## Task goal
For this exercise, transcribe the records below without changing a word.

Stored entries
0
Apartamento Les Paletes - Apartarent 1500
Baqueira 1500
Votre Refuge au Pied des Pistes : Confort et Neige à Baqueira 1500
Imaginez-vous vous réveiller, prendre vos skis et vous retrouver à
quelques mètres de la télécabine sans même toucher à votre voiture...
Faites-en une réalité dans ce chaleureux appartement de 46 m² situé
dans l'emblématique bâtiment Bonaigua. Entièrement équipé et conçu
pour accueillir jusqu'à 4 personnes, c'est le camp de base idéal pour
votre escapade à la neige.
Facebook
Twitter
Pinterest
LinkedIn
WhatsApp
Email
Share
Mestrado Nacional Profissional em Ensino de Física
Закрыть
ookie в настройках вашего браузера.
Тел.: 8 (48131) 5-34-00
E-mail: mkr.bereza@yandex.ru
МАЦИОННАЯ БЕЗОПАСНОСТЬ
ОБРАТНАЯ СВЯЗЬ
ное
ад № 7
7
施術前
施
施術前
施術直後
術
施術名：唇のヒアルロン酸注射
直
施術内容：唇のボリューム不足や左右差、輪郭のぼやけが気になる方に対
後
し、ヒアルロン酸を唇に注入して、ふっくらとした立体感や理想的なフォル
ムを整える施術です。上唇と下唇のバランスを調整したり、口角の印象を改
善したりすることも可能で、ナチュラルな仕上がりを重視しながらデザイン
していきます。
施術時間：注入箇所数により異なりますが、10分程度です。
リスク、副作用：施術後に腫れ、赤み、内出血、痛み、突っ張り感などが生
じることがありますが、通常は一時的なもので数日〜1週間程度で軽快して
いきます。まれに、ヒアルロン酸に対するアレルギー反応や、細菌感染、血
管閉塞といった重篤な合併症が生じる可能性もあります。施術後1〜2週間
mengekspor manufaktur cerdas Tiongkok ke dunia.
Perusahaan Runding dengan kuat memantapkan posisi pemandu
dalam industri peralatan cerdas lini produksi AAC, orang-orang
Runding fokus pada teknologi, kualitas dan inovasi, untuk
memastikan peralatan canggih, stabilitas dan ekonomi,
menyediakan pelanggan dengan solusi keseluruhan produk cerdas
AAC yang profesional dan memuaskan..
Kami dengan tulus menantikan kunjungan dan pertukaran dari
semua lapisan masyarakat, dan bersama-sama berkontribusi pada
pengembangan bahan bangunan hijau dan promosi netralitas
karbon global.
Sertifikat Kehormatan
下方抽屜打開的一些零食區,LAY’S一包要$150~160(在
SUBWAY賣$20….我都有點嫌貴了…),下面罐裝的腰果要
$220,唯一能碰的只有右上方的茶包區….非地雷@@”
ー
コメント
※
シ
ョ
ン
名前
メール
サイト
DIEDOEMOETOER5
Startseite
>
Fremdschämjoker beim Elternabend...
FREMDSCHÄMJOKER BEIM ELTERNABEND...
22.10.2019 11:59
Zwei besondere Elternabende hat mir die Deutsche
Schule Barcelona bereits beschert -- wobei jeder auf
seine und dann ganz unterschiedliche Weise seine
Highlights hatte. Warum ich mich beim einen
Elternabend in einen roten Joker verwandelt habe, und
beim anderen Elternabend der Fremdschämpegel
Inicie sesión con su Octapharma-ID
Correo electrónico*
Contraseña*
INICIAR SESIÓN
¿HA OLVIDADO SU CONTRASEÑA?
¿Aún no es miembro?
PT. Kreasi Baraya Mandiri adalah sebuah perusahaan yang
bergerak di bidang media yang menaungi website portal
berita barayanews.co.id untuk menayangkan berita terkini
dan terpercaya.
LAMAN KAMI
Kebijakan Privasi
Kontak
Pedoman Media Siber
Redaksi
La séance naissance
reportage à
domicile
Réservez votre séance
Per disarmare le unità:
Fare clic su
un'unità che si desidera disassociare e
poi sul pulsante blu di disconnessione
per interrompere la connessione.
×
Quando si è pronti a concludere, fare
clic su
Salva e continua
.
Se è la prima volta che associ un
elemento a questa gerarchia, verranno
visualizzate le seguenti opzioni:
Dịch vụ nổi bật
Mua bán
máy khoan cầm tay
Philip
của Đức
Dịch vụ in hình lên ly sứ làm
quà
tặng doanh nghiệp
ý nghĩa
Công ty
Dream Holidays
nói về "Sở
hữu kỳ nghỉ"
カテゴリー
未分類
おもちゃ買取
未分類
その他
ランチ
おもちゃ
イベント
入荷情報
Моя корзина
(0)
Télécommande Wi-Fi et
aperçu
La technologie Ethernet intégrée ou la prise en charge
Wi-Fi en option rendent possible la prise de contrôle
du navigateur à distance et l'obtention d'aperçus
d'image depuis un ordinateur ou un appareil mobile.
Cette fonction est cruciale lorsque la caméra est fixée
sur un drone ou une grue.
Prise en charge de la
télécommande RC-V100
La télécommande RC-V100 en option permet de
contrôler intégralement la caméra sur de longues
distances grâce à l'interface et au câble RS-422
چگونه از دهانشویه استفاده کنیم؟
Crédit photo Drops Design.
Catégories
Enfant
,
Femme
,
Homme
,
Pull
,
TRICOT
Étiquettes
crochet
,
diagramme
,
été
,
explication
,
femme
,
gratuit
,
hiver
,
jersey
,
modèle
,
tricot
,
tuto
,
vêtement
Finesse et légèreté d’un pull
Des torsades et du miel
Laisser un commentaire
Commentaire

## Output of the task
0
Apartamento Les Paletes - Apartarent 1500
Baqueira 1500
Votre Refuge au Pied des Pistes : Confort et Neige à Baqueira 1500
Imaginez-vous vous réveiller, prendre vos skis et vous retrouver à
quelques mètres de la télécabine sans même toucher à votre voiture...
Faites-en une réalité dans ce chaleureux appartement de 46 m² situé
dans l'emblématique bâtiment Bonaigua. Entièrement équipé et conçu
pour accueillir jusqu'à 4 personnes, c'est le camp de base idéal pour
votre escapade à la neige.
Facebook
Twitter
Pinterest
LinkedIn
WhatsApp
Email
Share
Mestrado Nacional Profissional em Ensino de Física
Закрыть
ookie в настройках вашего браузера.
Тел.: 8 (48131) 5-34-00
E-mail: mkr.bereza@yandex.ru
МАЦИОННАЯ БЕЗОПАСНОСТЬ
ОБРАТНАЯ СВЯЗЬ
ное
ад № 7
7
施術前
施
施術前
施術直後
術
施術名：唇のヒアルロン酸注射
直
施術内容：唇のボリューム不足や左右差、輪郭のぼやけが気になる方に対
後
し、ヒアルロン酸を唇に注入して、ふっくらとした立体感や理想的なフォル
ムを整える施術です。上唇と下唇のバランスを調整したり、口角の印象を改
善したりすることも可能で、ナチュラルな仕上がりを重視しながらデザイン
していきます。
施術時間：注入箇所数により異なりますが、10分程度です。
リスク、副作用：施術後に腫れ、赤み、内出血、痛み、突っ張り感などが生
じることがありますが、通常は一時的なもので数日〜1週間程度で軽快して
いきます。まれに、ヒアルロン酸に対するアレルギー反応や、細菌感染、血
管閉塞といった重篤な合併症が生じる可能性もあります。施術後1〜2週間
mengekspor manufaktur cerdas Tiongkok ke dunia.
Perusahaan Runding dengan kuat memantapkan posisi pemandu
dalam industri peralatan cerdas lini produksi AAC, orang-orang
Runding fokus pada teknologi, kualitas dan inovasi, untuk
memastikan peralatan canggih, stabilitas dan ekonomi,
menyediakan pelanggan dengan solusi keseluruhan produk cerdas
AAC yang profesional dan memuaskan..
Kami dengan tulus menantikan kunjungan dan pertukaran dari
semua lapisan masyarakat, dan bersama-sama berkontribusi pada
pengembangan bahan bangunan hijau dan promosi netralitas
karbon global.
Sertifikat Kehormatan
下方抽屜打開的一些零食區,LAY’S一包要$150~160(在
SUBWAY賣$20….我都有點嫌貴了…),下面罐裝的腰果要
$220,唯一能碰的只有右上方的茶包區….非地雷@@”
ー
コメント
※
シ
ョ
ン
名前
メール
サイト
DIEDOEMOETOER5
Startseite
>
Fremdschämjoker beim Elternabend...
FREMDSCHÄMJOKER BEIM ELTERNABEND...
22.10.2019 11:59
Zwei besondere Elternabende hat mir die Deutsche
Schule Barcelona bereits beschert -- wobei jeder auf
seine und dann ganz unterschiedliche Weise seine
Highlights hatte. Warum ich mich beim einen
Elternabend in einen roten Joker verwandelt habe, und
beim anderen Elternabend der Fremdschämpegel
Inicie sesión con su Octapharma-ID
Correo electrónico*
Contraseña*
INICIAR SESIÓN
¿HA OLVIDADO SU CONTRASEÑA?
¿Aún no es miembro?
PT. Kreasi Baraya Mandiri adalah sebuah perusahaan yang
bergerak di bidang media yang menaungi website portal
berita barayanews.co.id untuk menayangkan berita terkini
dan terpercaya.
LAMAN KAMI
Kebijakan Privasi
Kontak
Pedoman Media Siber
Redaksi
La séance naissance
reportage à
domicile
Réservez votre séance
Per disarmare le unità:
Fare clic su
un'unità che si desidera disassociare e
poi sul pulsante blu di disconnessione
per interrompere la connessione.
×
Quando si è pronti a concludere, fare
clic su
Salva e continua
.
Se è la prima volta che associ un
elemento a questa gerarchia, verranno
visualizzate le seguenti opzioni:
Dịch vụ nổi bật
Mua bán
máy khoan cầm tay
Philip
của Đức
Dịch vụ in hình lên ly sứ làm
quà
tặng doanh nghiệp
ý nghĩa
Công ty
Dream Holidays
nói về "Sở
hữu kỳ nghỉ"
カテゴリー
未分類
おもちゃ買取
未分類
その他
ランチ
おもちゃ
イベント
入荷情報
Моя корзина
(0)
Télécommande Wi-Fi et
aperçu
La technologie Ethernet intégrée ou la prise en charge
Wi-Fi en option rendent possible la prise de contrôle
du navigateur à distance et l'obtention d'aperçus
d'image depuis un ordinateur ou un appareil mobile.
Cette fonction est cruciale lorsque la caméra est fixée
sur un drone ou une grue.
Prise en charge de la
télécommande RC-V100
La télécommande RC-V100 en option permet de
contrôler intégralement la caméra sur de longues
distances grâce à l'interface et au câble RS-422
چگونه از دهانشویه استفاده کنیم؟
Crédit photo Drops Design.
Catégories
Enfant
,
Femme
,
Homme
,
Pull
,
TRICOT
Étiquettes
crochet
,
diagramme
,
été
,
explication
,
femme
,
gratuit
,
hiver
,
jersey
,
modèle
,
tricot
,
tuto
,
vêtement
Finesse et légèreté d’un pull
Des torsades et du miel
Laisser un commentaire
Commentaire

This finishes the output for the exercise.